SUPPLIED DATA section start
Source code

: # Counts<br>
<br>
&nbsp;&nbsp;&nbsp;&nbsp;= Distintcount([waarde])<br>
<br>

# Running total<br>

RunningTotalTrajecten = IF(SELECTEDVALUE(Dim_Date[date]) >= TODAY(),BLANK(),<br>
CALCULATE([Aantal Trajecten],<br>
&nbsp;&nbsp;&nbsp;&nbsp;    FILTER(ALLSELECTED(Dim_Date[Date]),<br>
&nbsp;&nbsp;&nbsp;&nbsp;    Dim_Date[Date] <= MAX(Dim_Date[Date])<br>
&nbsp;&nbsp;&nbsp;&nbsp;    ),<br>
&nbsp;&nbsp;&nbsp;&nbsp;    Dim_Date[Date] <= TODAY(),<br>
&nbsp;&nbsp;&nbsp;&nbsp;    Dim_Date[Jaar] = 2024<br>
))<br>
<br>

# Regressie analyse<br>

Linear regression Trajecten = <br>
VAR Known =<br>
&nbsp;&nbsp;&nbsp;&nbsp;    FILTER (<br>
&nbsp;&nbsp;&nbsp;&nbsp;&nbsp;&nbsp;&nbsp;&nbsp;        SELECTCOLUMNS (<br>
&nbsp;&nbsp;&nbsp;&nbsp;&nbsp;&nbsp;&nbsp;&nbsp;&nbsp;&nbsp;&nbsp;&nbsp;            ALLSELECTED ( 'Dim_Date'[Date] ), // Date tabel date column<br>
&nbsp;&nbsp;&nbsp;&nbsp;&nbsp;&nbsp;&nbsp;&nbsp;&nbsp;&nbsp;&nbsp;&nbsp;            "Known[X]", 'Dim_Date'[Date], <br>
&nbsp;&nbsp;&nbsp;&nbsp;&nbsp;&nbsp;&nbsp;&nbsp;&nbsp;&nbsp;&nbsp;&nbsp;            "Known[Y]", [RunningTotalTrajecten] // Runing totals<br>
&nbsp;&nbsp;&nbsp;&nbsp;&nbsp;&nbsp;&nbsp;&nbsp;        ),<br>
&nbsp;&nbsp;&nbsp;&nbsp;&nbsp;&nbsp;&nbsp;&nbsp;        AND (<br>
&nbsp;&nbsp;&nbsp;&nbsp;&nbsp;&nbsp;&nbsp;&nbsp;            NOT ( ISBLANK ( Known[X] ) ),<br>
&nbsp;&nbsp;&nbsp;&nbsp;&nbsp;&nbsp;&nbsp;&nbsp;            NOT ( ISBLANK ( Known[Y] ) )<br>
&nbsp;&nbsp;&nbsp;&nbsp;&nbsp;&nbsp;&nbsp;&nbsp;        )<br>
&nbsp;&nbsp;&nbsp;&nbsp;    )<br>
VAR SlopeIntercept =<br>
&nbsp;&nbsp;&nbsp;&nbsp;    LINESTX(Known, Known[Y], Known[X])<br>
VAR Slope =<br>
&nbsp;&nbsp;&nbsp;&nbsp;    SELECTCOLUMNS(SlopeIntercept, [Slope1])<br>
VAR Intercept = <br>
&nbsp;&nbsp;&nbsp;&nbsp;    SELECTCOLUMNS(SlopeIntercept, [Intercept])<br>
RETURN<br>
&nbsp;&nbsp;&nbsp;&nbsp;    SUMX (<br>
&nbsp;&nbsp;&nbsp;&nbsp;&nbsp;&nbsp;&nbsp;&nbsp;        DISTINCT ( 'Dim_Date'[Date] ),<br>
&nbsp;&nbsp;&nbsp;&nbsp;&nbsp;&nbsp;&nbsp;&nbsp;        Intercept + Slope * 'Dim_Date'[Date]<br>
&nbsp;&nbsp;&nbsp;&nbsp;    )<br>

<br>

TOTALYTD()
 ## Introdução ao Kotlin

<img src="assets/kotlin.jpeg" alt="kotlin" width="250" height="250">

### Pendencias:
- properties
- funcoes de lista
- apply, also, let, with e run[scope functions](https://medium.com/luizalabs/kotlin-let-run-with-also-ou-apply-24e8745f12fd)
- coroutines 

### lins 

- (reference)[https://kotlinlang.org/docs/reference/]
SUPPLIED DATA section end
REQUEST:
Could every record be printed again exactly as it reads?

ANSWER BOX:
Source code

: # Counts<br>
<br>
&nbsp;&nbsp;&nbsp;&nbsp;= Distintcount([waarde])<br>
<br>

# Running total<br>

RunningTotalTrajecten = IF(SELECTEDVALUE(Dim_Date[date]) >= TODAY(),BLANK(),<br>
CALCULATE([Aantal Trajecten],<br>
&nbsp;&nbsp;&nbsp;&nbsp;    FILTER(ALLSELECTED(Dim_Date[Date]),<br>
&nbsp;&nbsp;&nbsp;&nbsp;    Dim_Date[Date] <= MAX(Dim_Date[Date])<br>
&nbsp;&nbsp;&nbsp;&nbsp;    ),<br>
&nbsp;&nbsp;&nbsp;&nbsp;    Dim_Date[Date] <= TODAY(),<br>
&nbsp;&nbsp;&nbsp;&nbsp;    Dim_Date[Jaar] = 2024<br>
))<br>
<br>

# Regressie analyse<br>

Linear regression Trajecten = <br>
VAR Known =<br>
&nbsp;&nbsp;&nbsp;&nbsp;    FILTER (<br>
&nbsp;&nbsp;&nbsp;&nbsp;&nbsp;&nbsp;&nbsp;&nbsp;        SELECTCOLUMNS (<br>
&nbsp;&nbsp;&nbsp;&nbsp;&nbsp;&nbsp;&nbsp;&nbsp;&nbsp;&nbsp;&nbsp;&nbsp;            ALLSELECTED ( 'Dim_Date'[Date] ), // Date tabel date column<br>
&nbsp;&nbsp;&nbsp;&nbsp;&nbsp;&nbsp;&nbsp;&nbsp;&nbsp;&nbsp;&nbsp;&nbsp;            "Known[X]", 'Dim_Date'[Date], <br>
&nbsp;&nbsp;&nbsp;&nbsp;&nbsp;&nbsp;&nbsp;&nbsp;&nbsp;&nbsp;&nbsp;&nbsp;            "Known[Y]", [RunningTotalTrajecten] // Runing totals<br>
&nbsp;&nbsp;&nbsp;&nbsp;&nbsp;&nbsp;&nbsp;&nbsp;        ),<br>
&nbsp;&nbsp;&nbsp;&nbsp;&nbsp;&nbsp;&nbsp;&nbsp;        AND (<br>
&nbsp;&nbsp;&nbsp;&nbsp;&nbsp;&nbsp;&nbsp;&nbsp;            NOT ( ISBLANK ( Known[X] ) ),<br>
&nbsp;&nbsp;&nbsp;&nbsp;&nbsp;&nbsp;&nbsp;&nbsp;            NOT ( ISBLANK ( Known[Y] ) )<br>
&nbsp;&nbsp;&nbsp;&nbsp;&nbsp;&nbsp;&nbsp;&nbsp;        )<br>
&nbsp;&nbsp;&nbsp;&nbsp;    )<br>
VAR SlopeIntercept =<br>
&nbsp;&nbsp;&nbsp;&nbsp;    LINESTX(Known, Known[Y], Known[X])<br>
VAR Slope =<br>
&nbsp;&nbsp;&nbsp;&nbsp;    SELECTCOLUMNS(SlopeIntercept, [Slope1])<br>
VAR Intercept = <br>
&nbsp;&nbsp;&nbsp;&nbsp;    SELECTCOLUMNS(SlopeIntercept, [Intercept])<br>
RETURN<br>
&nbsp;&nbsp;&nbsp;&nbsp;    SUMX (<br>
&nbsp;&nbsp;&nbsp;&nbsp;&nbsp;&nbsp;&nbsp;&nbsp;        DISTINCT ( 'Dim_Date'[Date] ),<br>
&nbsp;&nbsp;&nbsp;&nbsp;&nbsp;&nbsp;&nbsp;&nbsp;        Intercept + Slope * 'Dim_Date'[Date]<br>
&nbsp;&nbsp;&nbsp;&nbsp;    )<br>

<br>

TOTALYTD()
 ## Introdução ao Kotlin

<img src="assets/kotlin.jpeg" alt="kotlin" width="250" height="250">

### Pendencias:
- properties
- funcoes de lista
- apply, also, let, with e run[scope functions](https://medium.com/luizalabs/kotlin-let-run-with-also-ou-apply-24e8745f12fd)
- coroutines 

### lins 

- (reference)[https://kotlinlang.org/docs/reference/]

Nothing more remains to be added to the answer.